Hi,
It is my first post here therefore I will first introduce myself.
My name is Luka Jerman and I am a member of University of Maribor Formula Student team (University of Maribor Grand Prix Engineering) from Slovenia.
This year I am working on the suspension of our car. However due to my experience with composite calculation (FEM with conventional shells in Abaqus, material properties obtained with tests that formed a part of my bachelor thesis) I am helping a little bit with the monocoque (it is our first one).

During our design of the monocoque we have defined the proper layup of it based on the torisonal stiffness that was calculated with finite elements. Because we cannot calculate the shear strengths we started with the plunger tests. To obtain the right shear strength we had increase the plies in our layup to 5 plies (200g fabric) on each side with 20mm of rohacell in the middle.

Based on what other teams are doing we thought we wouldn't have a problem with the laminate bending stiffness and strength. We tested the laminate test sample with the same layup as the monocoque (5 plies on each side with 20 mm rohacell core) the width of the panel was 200 mm as stated in the rules, the distance between the outer cylinders was 505 mm. The test results showed us that we aren't even a bit close to the required stiffness and strength that would be equivalent to the steel tube/tubes. If we wanted to reach the appropriate stiffness the core should be at least 40 mm thick which is a bit too much and we haven't seen anyone having a core that thick.

We can reach teh apropriate EI with the I from the monocoque side impact structure (chamfer at the bottom increases the I) with the same layup.
Is it the case that we have to manufacture a test sample that has the same second moment of inertia as the side impact structure of the monocoque?

Please help.

Luka,

The rules state that the test should be done with a FLAT panel, so I really doubt you can include the chamfer; at least we never had. It would be useful to ask the rules commitee though.

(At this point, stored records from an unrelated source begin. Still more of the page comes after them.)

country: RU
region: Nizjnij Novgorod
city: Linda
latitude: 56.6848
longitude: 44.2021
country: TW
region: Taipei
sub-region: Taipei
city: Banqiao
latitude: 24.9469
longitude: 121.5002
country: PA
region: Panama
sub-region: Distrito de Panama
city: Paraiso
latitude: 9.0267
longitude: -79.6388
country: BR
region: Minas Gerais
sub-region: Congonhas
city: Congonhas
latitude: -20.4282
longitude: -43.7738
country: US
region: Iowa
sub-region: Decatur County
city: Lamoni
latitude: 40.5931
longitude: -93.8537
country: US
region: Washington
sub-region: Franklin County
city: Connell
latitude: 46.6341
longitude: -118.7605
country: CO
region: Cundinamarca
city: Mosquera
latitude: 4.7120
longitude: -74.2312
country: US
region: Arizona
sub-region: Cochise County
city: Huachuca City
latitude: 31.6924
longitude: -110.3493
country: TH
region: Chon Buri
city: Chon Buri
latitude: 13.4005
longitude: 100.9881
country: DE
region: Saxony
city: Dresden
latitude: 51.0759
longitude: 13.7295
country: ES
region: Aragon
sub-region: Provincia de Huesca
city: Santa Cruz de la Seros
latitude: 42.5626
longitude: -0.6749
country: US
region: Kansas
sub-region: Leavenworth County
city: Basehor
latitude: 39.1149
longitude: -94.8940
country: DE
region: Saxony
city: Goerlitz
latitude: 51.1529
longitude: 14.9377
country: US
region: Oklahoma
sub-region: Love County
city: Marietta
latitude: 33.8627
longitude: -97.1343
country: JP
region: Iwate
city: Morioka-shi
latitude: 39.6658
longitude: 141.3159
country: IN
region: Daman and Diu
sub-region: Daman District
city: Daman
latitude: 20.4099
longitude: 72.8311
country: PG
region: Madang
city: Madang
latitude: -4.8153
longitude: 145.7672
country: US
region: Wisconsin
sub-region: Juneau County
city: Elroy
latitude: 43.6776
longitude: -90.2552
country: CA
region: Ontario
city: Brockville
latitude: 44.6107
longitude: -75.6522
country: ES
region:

Thanks for the reply. Maybe I stated it in a weird way :D

I know that we need a flat panel for the test therefore I want to know if we can increase just the core so that the flat panel has the same moment of inertia as the monocoque structure.
The monocoque structure still has thinner core but is a little bit larger and has the chamfer on the bottom that increases the I.

Ok we have measured the cross-section of the monocoque side impact and it's I is equal to 1,865E-7 m^4.
Therefore we could make the representation of the side impact in the form of a flat panel that has a core thickness of 42,5 mm with approx. 1 mm thick skins (5 plies of 200g cfrp).
From our calculations 40 mm core would be just enough for the flat panel with the width of 200 mm to produce the required stiffness.

I am a bit confused with everything:
-if we make a plate with 42,5 mm thick core can we use a core with the thickness of 20 mm because our monocoque side impact has a geometry that is different to the plate (a chamfer on the bottom) that provides larger second moment of inertia?

Rule T3.30 states:
Monocoque Buckling Modulus – Equivalent Flat Panel Calculation
When specified in the rules, the EI of the monocoque must be calculated as the EI of a flat panel with the same composition as the monocoque about the neutral axis of the laminate. The curvature of the panel and geometric cross section of the monocoque must be ignored for these calculations.
Note: Calculations of EI that do not reference T3.30 may take into account the actual geometry of the monocoque.

From it I understand that my method woudn't be appropriate and that we need to have a sandwich panel with a core thickness of at least 40 mm (i have tested more plies, increasing the core works better).
I wolud really like to know how others do it and what is right. The 40 mm core seems a lot based on my observation of other teams side impact structures.